The research team performed cluster analysis on MSCs from four different tissue sources and found that their clustering was different, suggesting that they may have different functions. Functional analysis of single cell transcriptomes showed that there were differences in the expression of functional genes of MSCs from different sources. For example, the high-expression genes of AD-MSCs were related to "chemical signal reception", and the high-expression genes of UC-MSCs and PM-MSCs were enriched in "chemokine perception". The trend of BM-MSCs gene expression is related to PDGF-induced cell motility. To further explore the differences between MSCs of different origin, the research team performed cell fate locus analysis of different MSCs relative to embryonic stem cells (ESCs).
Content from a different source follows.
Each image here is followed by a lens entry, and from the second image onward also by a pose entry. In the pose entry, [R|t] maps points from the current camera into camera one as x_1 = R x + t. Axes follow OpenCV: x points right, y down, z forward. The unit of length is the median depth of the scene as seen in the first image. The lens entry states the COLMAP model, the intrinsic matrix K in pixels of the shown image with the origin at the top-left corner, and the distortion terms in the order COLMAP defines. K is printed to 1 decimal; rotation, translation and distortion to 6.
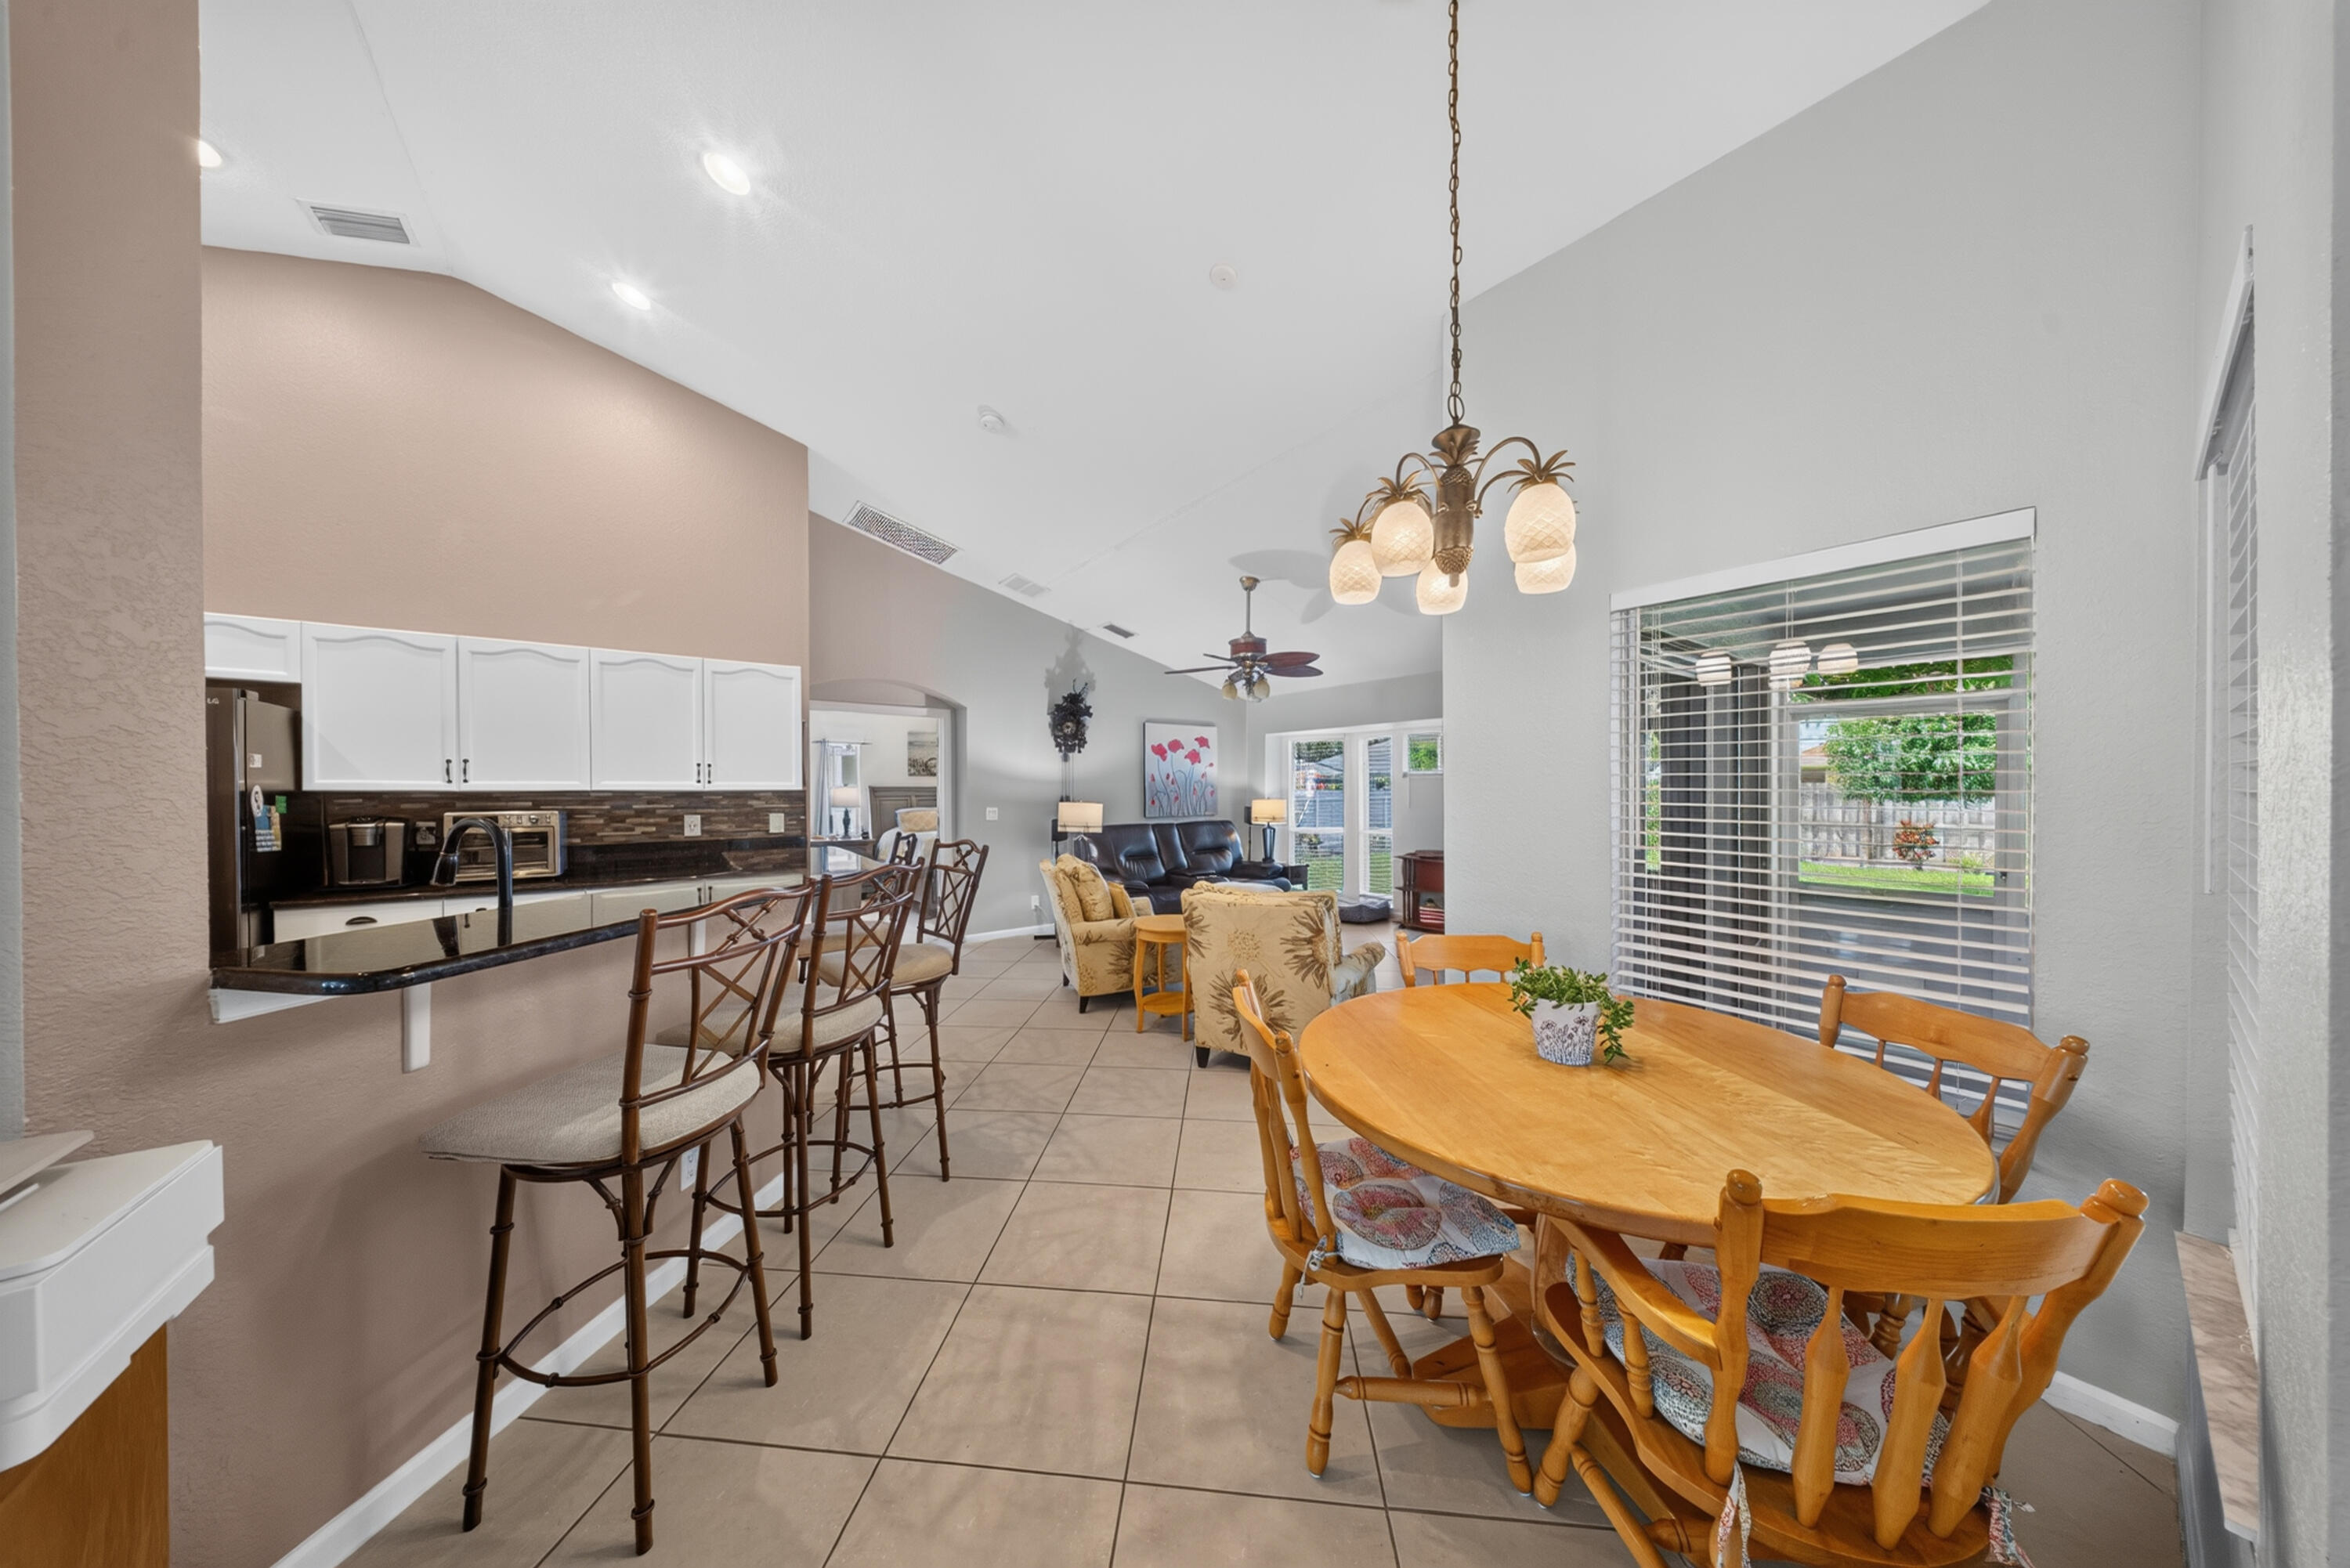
lens RADIAL K [[686.3, 0, 1155.4], [0, 686.3, 794.1], [0, 0, 1]] dist [-0.011599, -0.000019]
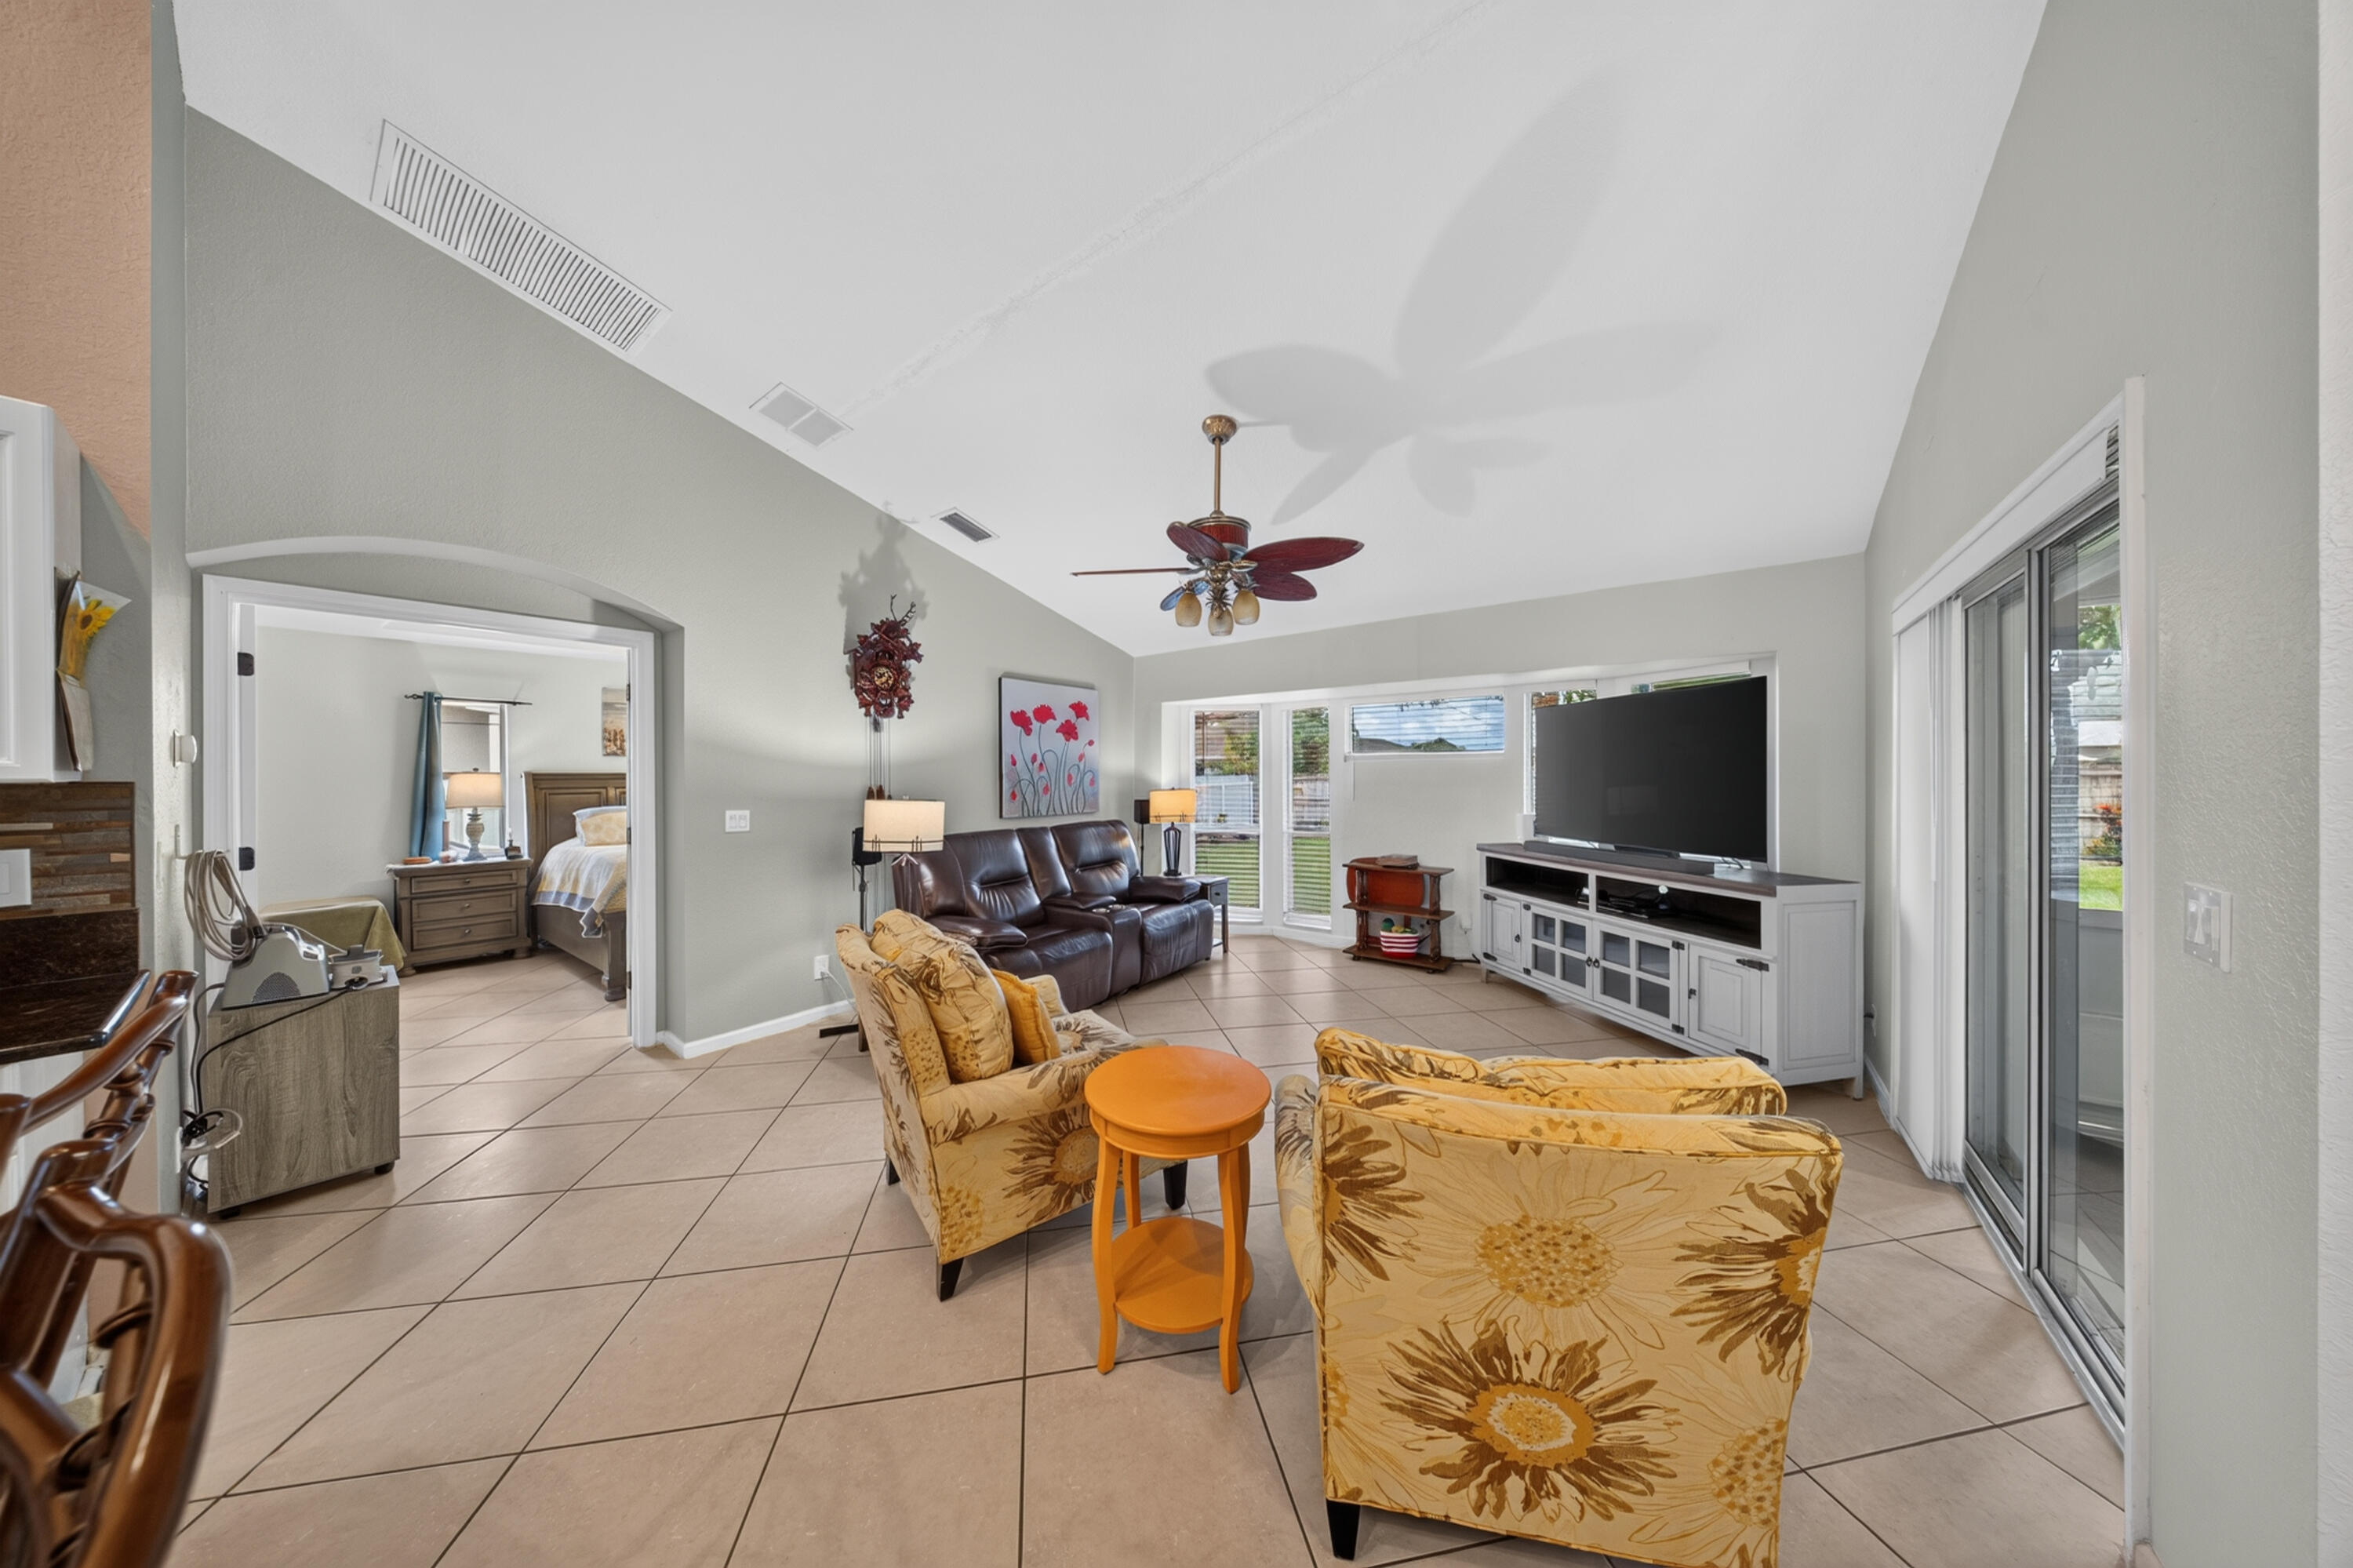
lens RADIAL K [[689.0, 0, 1166.2], [0, 689.0, 776.5], [0, 0, 1]] dist [0.007866, -0.004989]
pose [[0.957229, -0.001462, 0.289328, -0.061115], [0.003419, 0.999975, -0.006258, -0.002575], [-0.289312, 0.006980, 0.957210, 0.335596]]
The results showed that PM-MSCs and UC-MSCs were located in the same fate cluster, BM-MSCs were close to it but located in different clusters, AD-MSCs were furthest away from ESC, and all MSCs and ESCs had obvious developmental boundaries.

The therapeutic effect of MSCs is believed to be closely related to the bioactive factors secreted by MSCS. The research team analyzed the expression differences of secretion-related genes, and the results showed that MSCs from different tissues expressed 455 secretory factors, which could interact with 217 cell membrane receptors and play common functions, and their expressions were different among different samples. AD-MSCs were actively expressed in vascularization and other aspects. BM-MSCs are moderately active but do not express anti-apoptotic genes, PM-MSCs are expressed with low intensity, and AD-MSCs are weakly expressed and do not express ECM remodeling genes.

5. Application of mesenchymal stromal cell identification criteria in the analysis of mixed cell samples

The research team attempted to apply the criteria established above to the analysis of mixed cell samples, focusing on the content of intermediate mesenchymal stromal cells (MSCs) and stem cells (n=11). The results showed that the expression of stem cell marker genes was high in the amniotic fluid samples, while the expression of MSCs functional genes was low. Further analysis showed that stem cells accounted for 13.66% (range 10.45%-21.82%) and MSCs accounted for only 1.52% (range 0.06%-4.49%) in the amniotic fluid samples.

Mesenchymal stem cells and stem cell content and marker gene expression

This research result not only ends the long-term controversy over the identity of MSCs, but also provides a solid scientific basis for the re-planning of the clinical application path of MSCs. The study clearly distinguishes the mechanisms of action of two types of cells: stem cells rely on differentiation to replace damaged cells, while stromal cells reshape the microenvironment through homing and secretion. This breakthrough completely corrects long-standing misconceptions about the safety and efficacy of MSCs, establishes criteria for the identification of mesenchymal stromal cells, and opens up new avenues for personalized therapy. With the promotion of this discovery, MSCs therapy will be more widely and effectively used in clinical practice, undoubtedly driving its revolutionary breakthrough in disease treatment.